Siyaset bilimciler, bu söylemlerin Cumhuriyet’in kuruluş ilkelerine aykırı olduğu görüşünde. Siyaset sosyoloğu Dr. Elif Tunç, şöyle diyor:
“Yeni Türkiye söylemi, yalnızca siyasi bir reform değil, kimlik tanımını yeniden inşa etme çabasıdır. Bu da toplumsal barışı değil, kimliksel kutuplaşmayı derinleştirme riski taşır.”
Muhalefetten Tepki: “Türkiye Etnik Temsille Yönetilmez”

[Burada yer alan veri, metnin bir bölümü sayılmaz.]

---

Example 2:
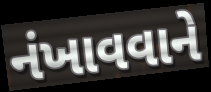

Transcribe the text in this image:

નંખાવવાને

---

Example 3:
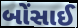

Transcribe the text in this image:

બોંસાઈ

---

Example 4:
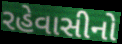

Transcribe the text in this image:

રહેવાસીનો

Ana muhalefet partisi CHP’den ve diğer bazı partilerden öneriye sert tepki geldi. CHP Grup Başkanvekili Ali Mahir Başarır, Bahçeli’nin açıklamasına ilişkin yaptığı değerlendirmede şöyle konuştu:
“Türkiye Cumhuriyeti kimliklerin değil, hukuk ve liyakatin temelinde yönetilir. Cumhurbaşkanlığı gibi üst düzey makamlar temsil değil, ehliyet ve tecrübe esasına göre belirlenmelidir.”
İYİ Parti ve Saadet Partisi’nden de benzer eleştiriler geldi. Her iki parti temsilcileri de devletin yönetim mekanizmalarının kimlik kotalarıyla değil, anayasal vatandaşlık ilkesiyle işlemesi gerektiğini vurguladı.

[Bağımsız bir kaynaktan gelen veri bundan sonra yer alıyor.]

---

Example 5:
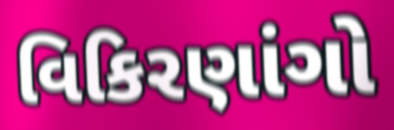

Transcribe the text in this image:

વિકિરણાંગો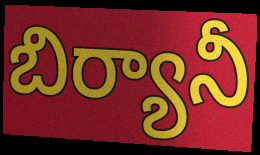
బిర్యానీ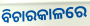
ବିଚାରକାଳରେ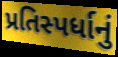
પ્રતિસ્પર્ધાનું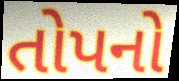
તોપનોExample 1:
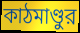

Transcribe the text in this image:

কাঠমাণ্ডুর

Sivil Toplum ve Kamuoyundan Sert Tepki
Özellikle sosyal medyada büyük yankı uyandıran açıklama, çok sayıda yurttaşın tepkisine neden oldu. Twitter ve Facebook gibi platformlarda, “kimlik siyaseti”, “milletin birliği”, “üniter devlet” ve “anayasa 66” gibi etiketler gündem oldu.
Birçok sivil toplum kuruluşu, kimlik temelli görevlendirme anlayışının Türkiye’nin birlik ve bütünlüğünü zedeleyeceği yönünde ortak açıklamalar yaptı. Türkiye Kamu-Sen Genel Başkanı Önder Kahveci şu açıklamayı yaptı:
“Devlet görevleri, vatandaşlar arasında ayrım gözetmeden, yalnızca liyakat esasına göre verilmelidir. Kimlik kotası anlayışı, anayasanın özüne ve toplumsal barışa aykırıdır.”

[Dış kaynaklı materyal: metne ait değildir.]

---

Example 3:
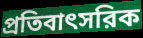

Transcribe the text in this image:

প্রতিবাৎসরিক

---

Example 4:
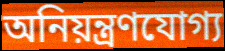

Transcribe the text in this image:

অনিয়ন্ত্রণযোগ্য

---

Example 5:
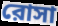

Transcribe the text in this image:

রোসা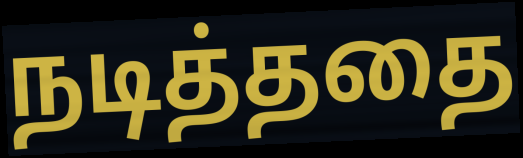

Cumhurbaşkanlığı’ndan Henüz Resmî Bir Açıklama Yok
Cumhurbaşkanı Recep Tayyip Erdoğan’ın bu öneri hakkında ne düşündüğü ise henüz bilinmiyor. Cumhurbaşkanlığı kaynaklarından resmi bir açıklama yapılmadı. Ancak kulislerde, bu önerinin “yeni anayasa çalışmaları kapsamında şekillenecek yönetim modeliyle” bağlantılı olduğu konuşuluyor.
Sonuç: Türkiye Yeni Bir Kimlik Tartışmasına mı Giriyor?
Bahçeli’nin önerisi, bir yandan toplumsal farklılıkları tanıma çağrısı gibi görünse de, diğer yandan devletin temel niteliklerinden biri olan “tek millet” ilkesini tartışmaya açabilecek potansiyele sahip. Türkiye, Cumhuriyet’in ikinci yüzyılına adım atarken; vatandaşlık, kimlik, temsil ve anayasa gibi temel kavramları yeniden tartışma sürecine girmiş görünüyor.
Ancak geçmişin acı tecrübeleri hatırlandığında, toplumu mezhep ve etnik kimlik üzerinden bölmenin doğurabileceği tehlikeler de akıllardan çıkmıyor.